Economic Outlook – March 2019

March 22, 2019 Economic Outlook

  1. The Bureau of Labor Statistics (BLS) reported a much lower than expected non-farm payroll employment gain of 20,000 in February, the fewest monthly additions since September 2017. The low monthly gain was below the consensus estimate of a gain of 180,000 and well below January’s gain of 304,000. The unemployment rate dropped to 3.8%. Monthly payroll data tend to be volatile and often revised. So, the low February print may merely be signaling a deceleration in jobs gains rather than a definitive reversal of trend. This is important because every recession since World War II has been preceded by or coincided with a trough in the unemployment rate.

  2. In January, existing home sales fell 1.2%, the third consecutive monthly drop, according to the National Association of Realtors. Housing starts rebounded 18.6% in January to a 1.23 million unit pace. Building permits were 1.345 million in January, suggesting further gains in starts to come, and fueling expectations that new home sales will accelerate in 2019. According to the Federal Housing Finance Agency (FHFA) the average rate on all mortgage loans was 4.65% in January, down 0.17% from December. U.S. housing prices rose 0.3% in December and 5.7% in 2018. Longer term, the recent uptick in household formation may portend accelerating housing sales going forward.

  3. The median GDP Nowcast (an average of regional Federal Reserve banks and private forecasters) for first quarter 2019 real gross domestic product (GDP) growth is 1.4%. This seems to confirm a trend of decelerating economic activity beginning in the second quarter of 2018. The Atlanta Fed’s GDP Now forecast for the first quarter is 0.5%, down from 2.7% a month ago. This may paint an overly gloomy picture, however. IHS Markit reported the US Composite PMI index rose in February to 55.5, (a level above 50 indicates growth), as strength in the service sector more than made up for weakness in the manufacturing sector. According to IHS Markit’s Chief Business Economist Chris Williamson, the Composite PMI reading is indicative of GDP growth of 2.6%.

  4. Average hourly earnings (AHE) rose 0.4% in the month of February putting the year-over-year gain at 3.4%, the fastest pace since 2009 and a new cyclical high. This was an increase over the prior month’s gain of 3.2% and better than expectations of a 3.3% gain. According to Evercore ISI, in the past three economic cycles, AHEs accelerated to 4.0% before peaking. In addition, previous recessions haven’t started until after gains in AHEs reached 4.0%. In the near term, a continuation in the growth of AHEs is a tailwind for the U.S. consumer oriented economy.

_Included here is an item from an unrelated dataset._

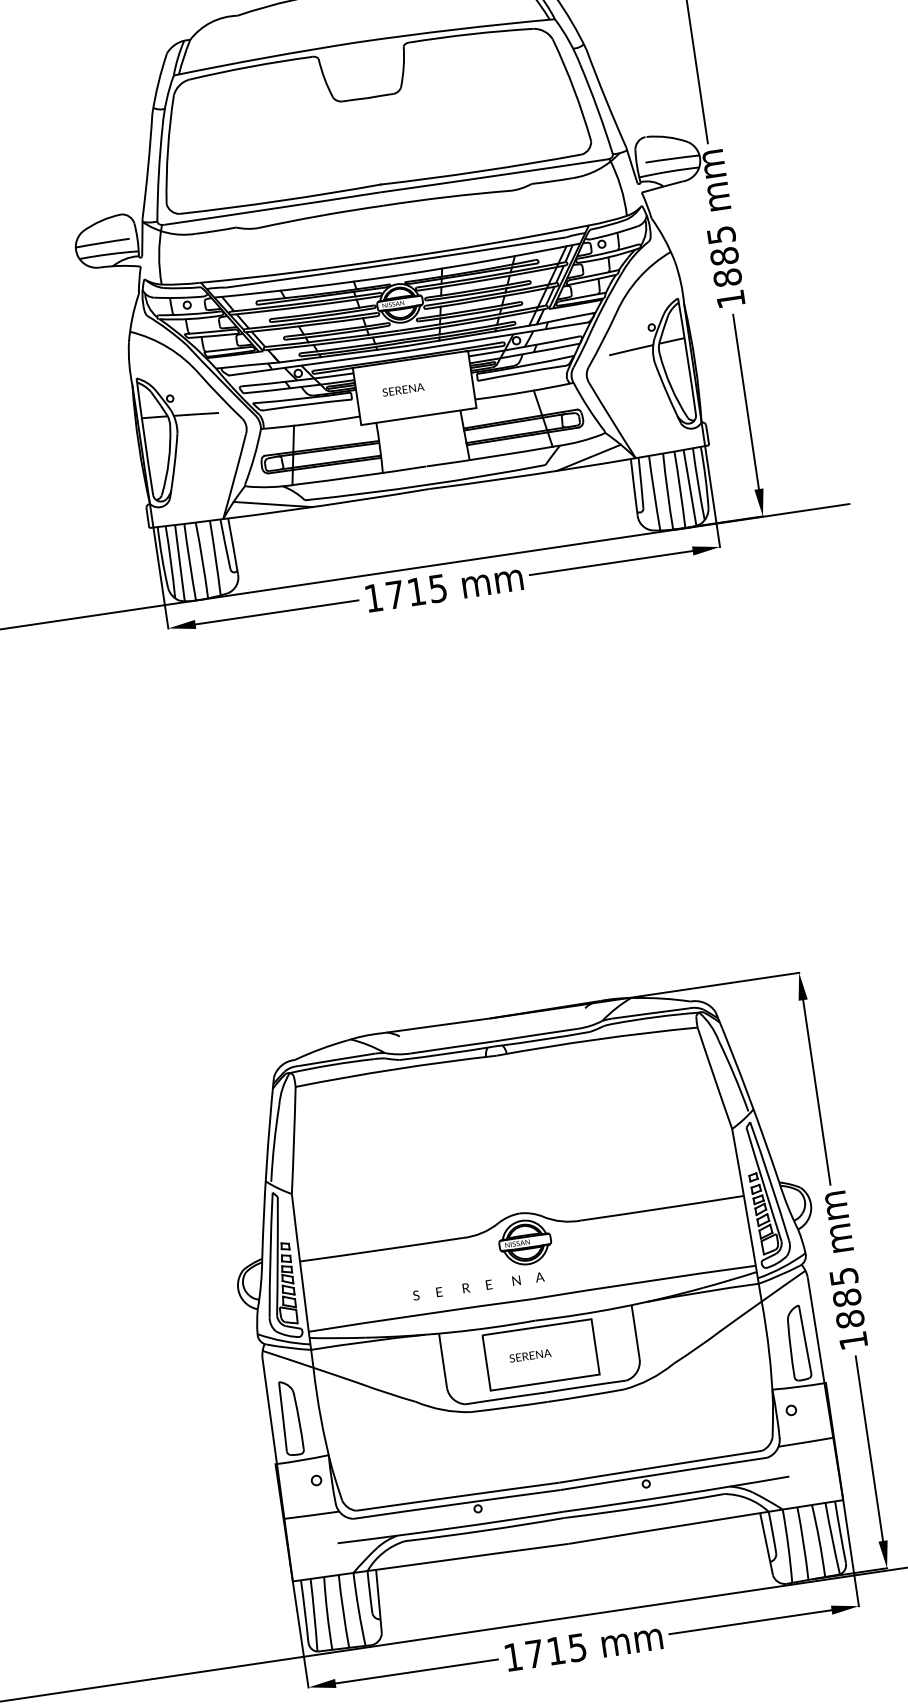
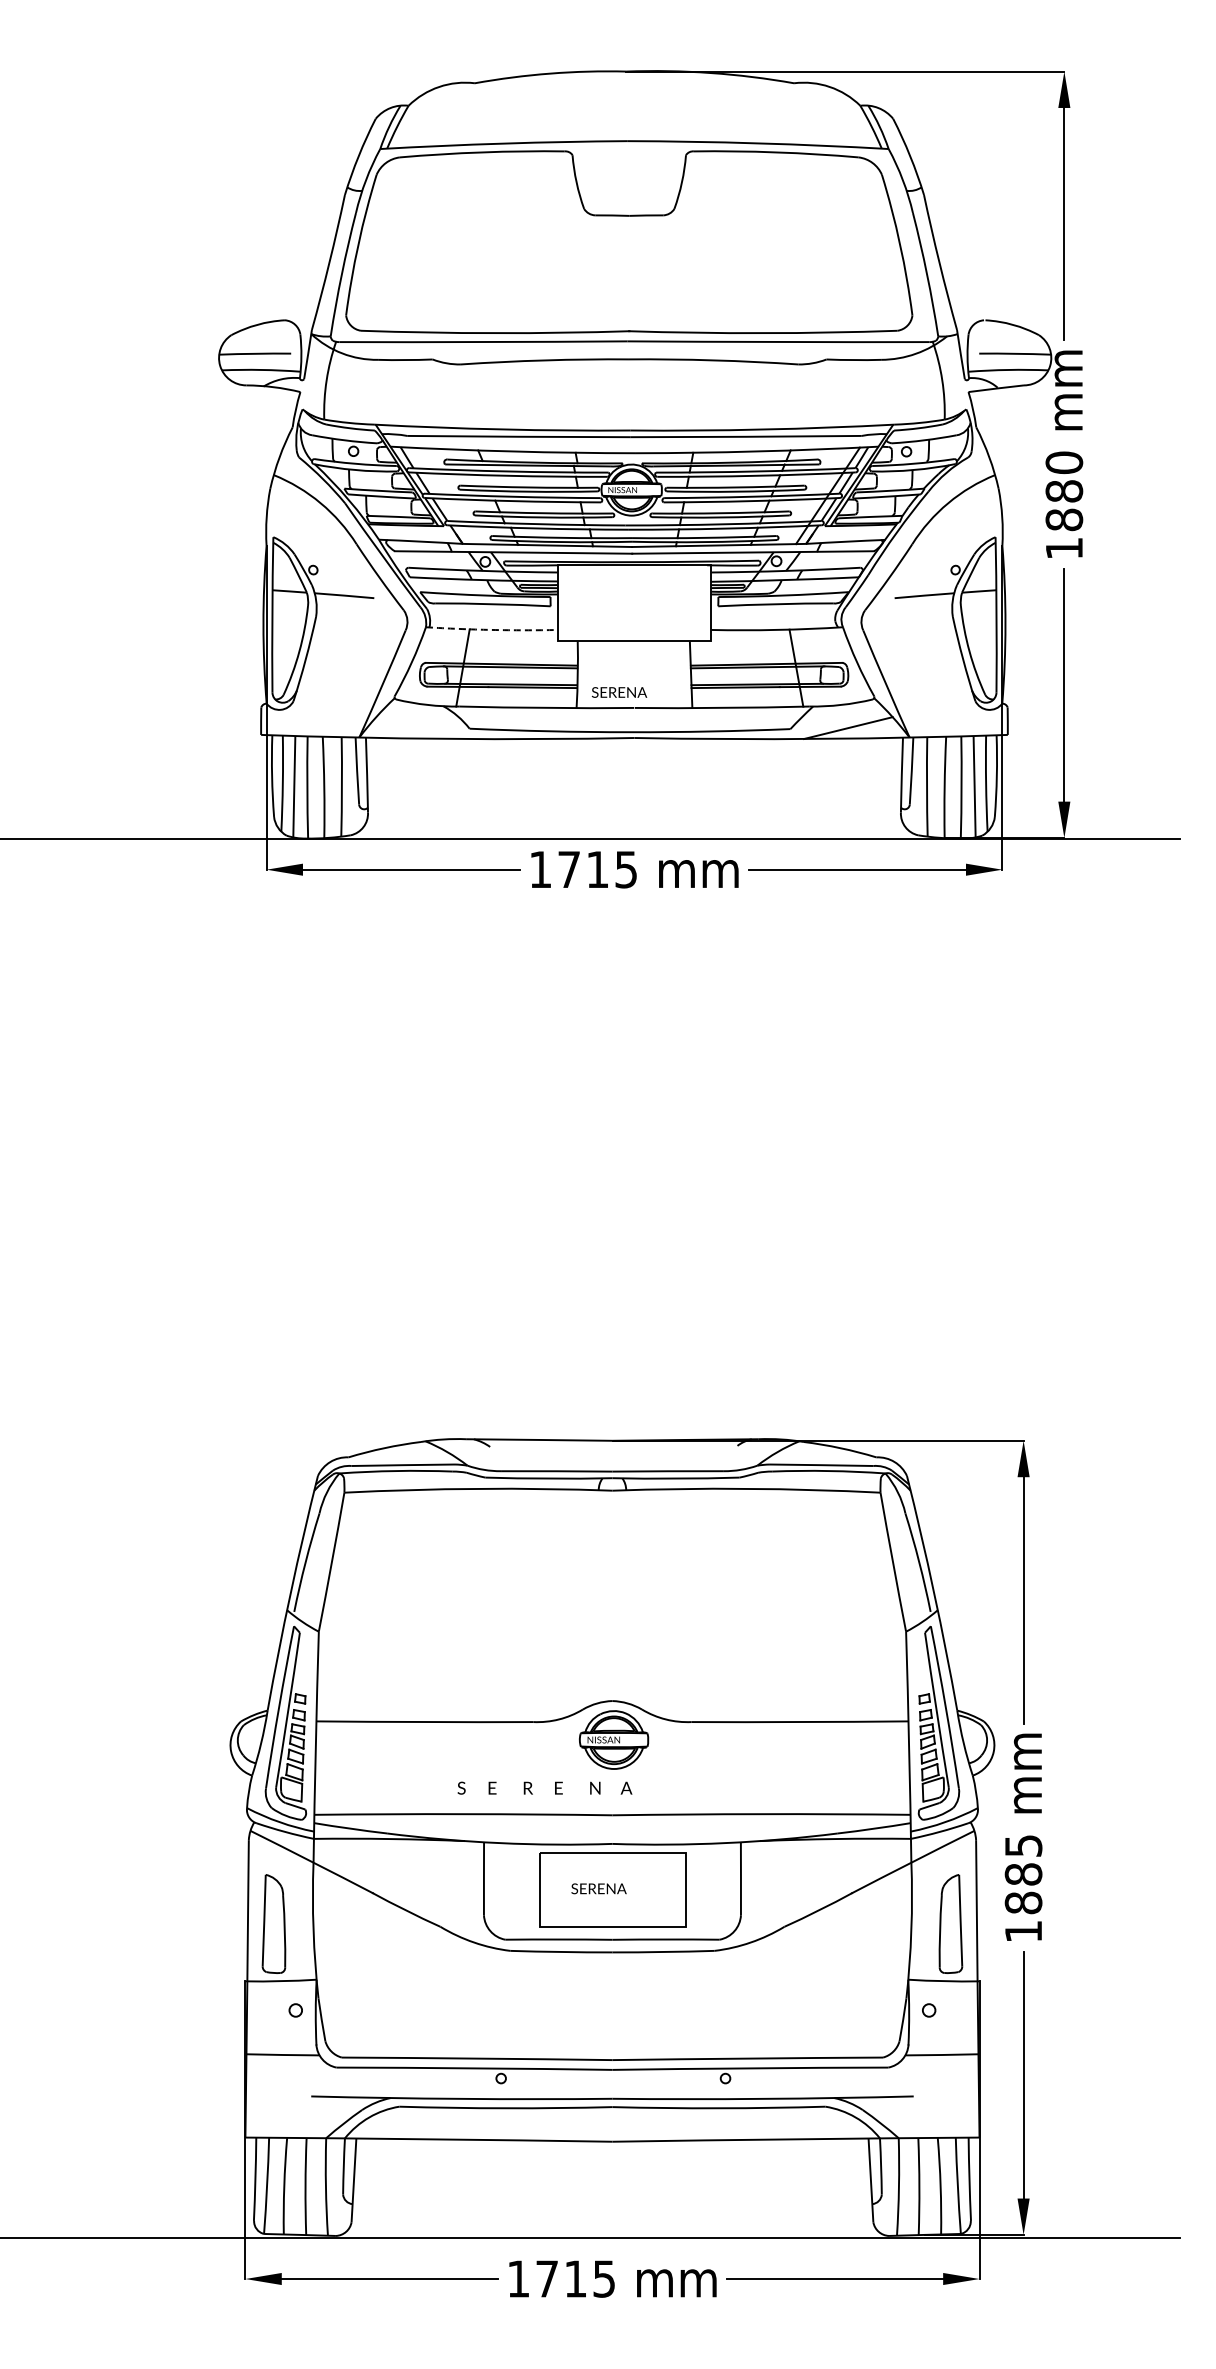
text: (721, 234) -> (1064, 462), 1885 -> 1880
text: (403, 389) -> (619, 692), moved
arc: (310, 423) -> (491, 629), solid -> dashed
line: (273, 504) -> (427, 728), removed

  5. The European Central Bank (ECB) cut its 2019 growth forecast from 1.7% to 1.1% and cut its 2019 inflation forecast from 1.6% to 1.2%. ECB president Mario Draghi said that borrowing conditions remained favorable; however, it is clear that rate hikes are off the table this year.

  6. Investors’ attentions in March will likely focus on further clarity on if not resolution to Brexit, a U.S.-China trade deal, and the release of the Mueller report.

Sources: Bloomberg LLC, U.S. Commerce Department, Bureau of Labor Statistics, EIA, Dow Jones Inc. MarketWatch, Standard & PoorsFederal Reserve Bank, Financial Times, FactSet

Disclosure: This commentary reflects the opinions of Welch & Forbes based on information that we believe to be reliable. It is intended for informational purposes only, and not to suggest any specific performance or results, nor should it be considered investment, financial, tax or other professional advice. It is not an offer or solicitation.